Currently doing an LDA analysis using Python and the Gensim Mallet wrapper. After training the model and getting the topics, I want to see how the topics are distributed over the various document. In the normal Gensim LDA analysis, it is possible to use the get_document_topics function, which I could have used to iterate over every document in my file. However, Mallet wrapper does not have this function.
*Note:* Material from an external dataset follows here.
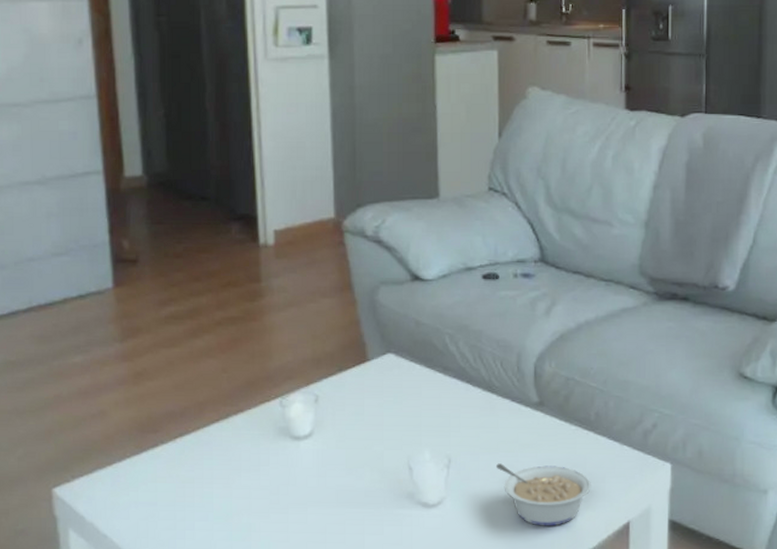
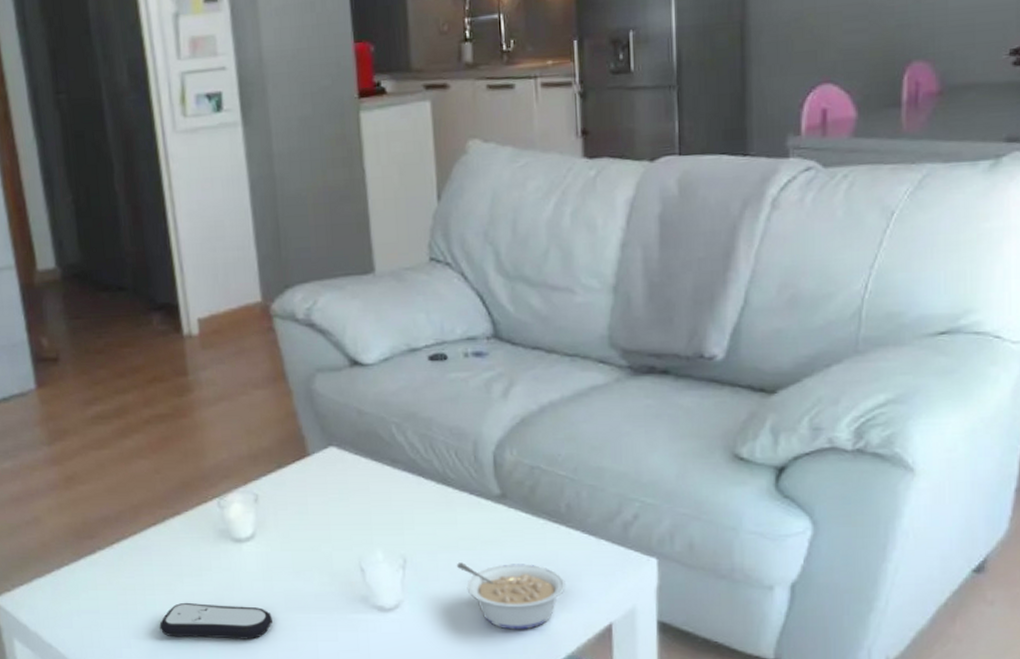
remote control: none [215,496,323,532] -> present [159,602,272,640]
I can retrieve the distribution of topics over one specific document, but can't find a solution to collect and store this over every document (for instance into a list or dataframe).
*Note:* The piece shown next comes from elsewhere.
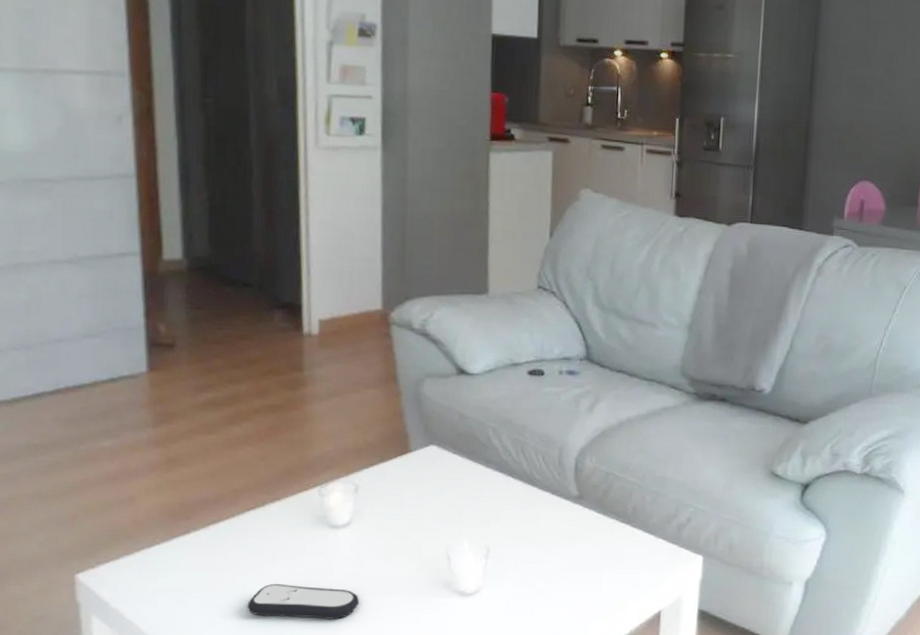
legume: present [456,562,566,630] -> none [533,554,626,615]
I can use the following code to acquire the topic distribution over one document:
print (ldamallet[mm[6000]])
which would return the following output:
[(0, 0.3055555555555555), (1, 0.3253968253968254), (2, 0.36904761904761907)]
However, I can't get it to iterate over the more or less 9000 documents in my dataset.
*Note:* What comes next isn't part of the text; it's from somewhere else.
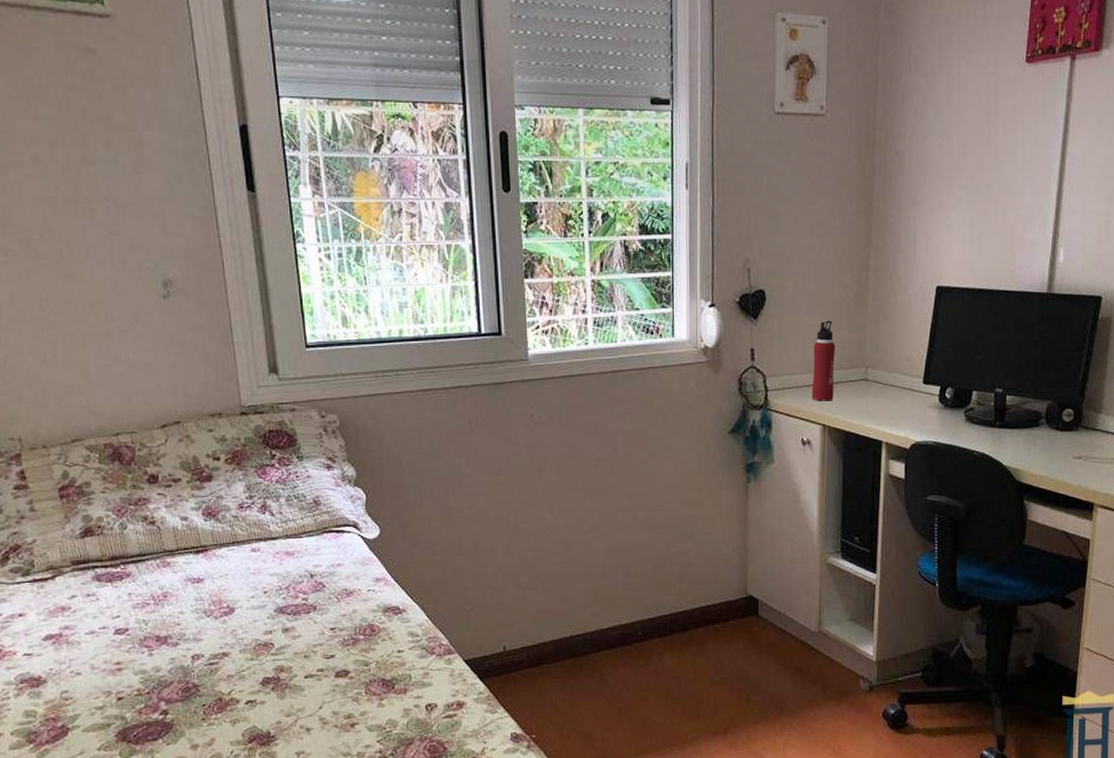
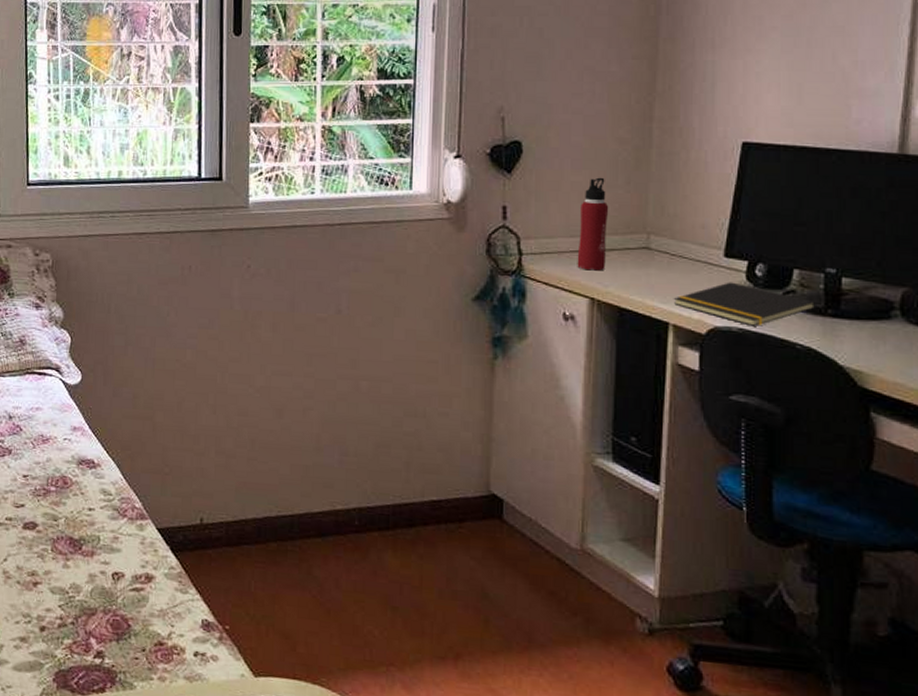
notepad: none [885,404,988,439] -> present [673,282,816,326]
Additional code that could be relevant:
id2word = corpora.Dictionary(wordsFiltered)
id2word.filter_extremes(no_below=167, keep_tokens=None)
mm=[id2word.doc2bow(wordsFilter) for wordsFilter in wordsFiltered]
mallet_path = 'path'
ldamallet = gensim.models.wrappers.LdaMallet(mallet_path, corpus=mm, num_topics=3, id2word=id2word)
Anyone some suggestions? Thanks in advance!